### Excerpted records
*** Block opens ***

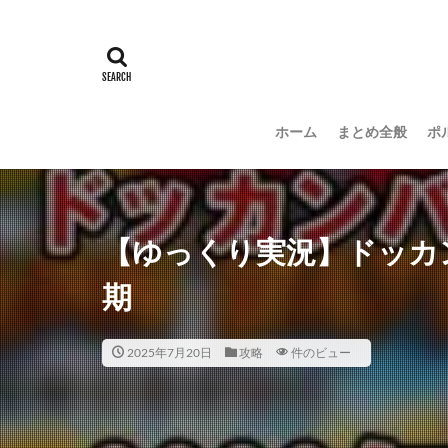
ホーム
まとめ全般
ポ
【ゆっくり実況】ドッカン
期
2025年7月20日
攻略
件のビュー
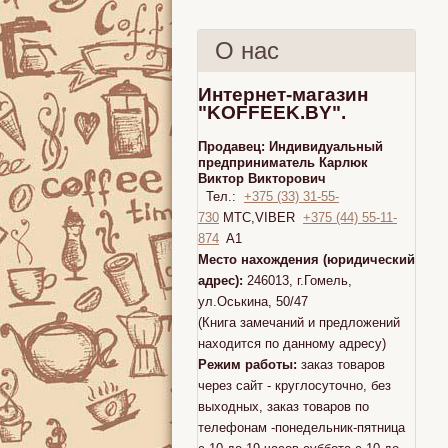
О нас
Интернет-магазин
"KOFFEEK.BY".
Продавец:
Индивидуальный
предприниматель Карлюк
Виктор Викторович
Тел.:
+375 (33) 31-55-
730
МТС,VIBER
+375 (44) 55-11-
874
A1
Место нахождения (юридический
адрес):
246013, г.Гомель,
ул.Оськина, 50/47
(Книга замечаний и предложений
находится по данному адресу)
Режим работы:
заказ товаров
через сайт - круглосуточно, без
выходных, заказ товаров по
телефонам -понедельник-пятница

*** Block closes ***

Copy out the text lines of all the records word for word, in their original order, leaving out the picture markers.

ホーム
まとめ全般
ポ
【ゆっくり実況】ドッカン
期
2025年7月20日
攻略
件のビュー
О нас
Интернет-магазин
"KOFFEEK.BY".
Продавец:
Индивидуальный
предприниматель Карлюк
Виктор Викторович
Тел.:
+375 (33) 31-55-
730
МТС,VIBER
+375 (44) 55-11-
874
A1
Место нахождения (юридический
адрес):
246013, г.Гомель,
ул.Оськина, 50/47
(Книга замечаний и предложений
находится по данному адресу)
Режим работы:
заказ товаров
через сайт - круглосуточно, без
выходных, заказ товаров по
телефонам -понедельник-пятница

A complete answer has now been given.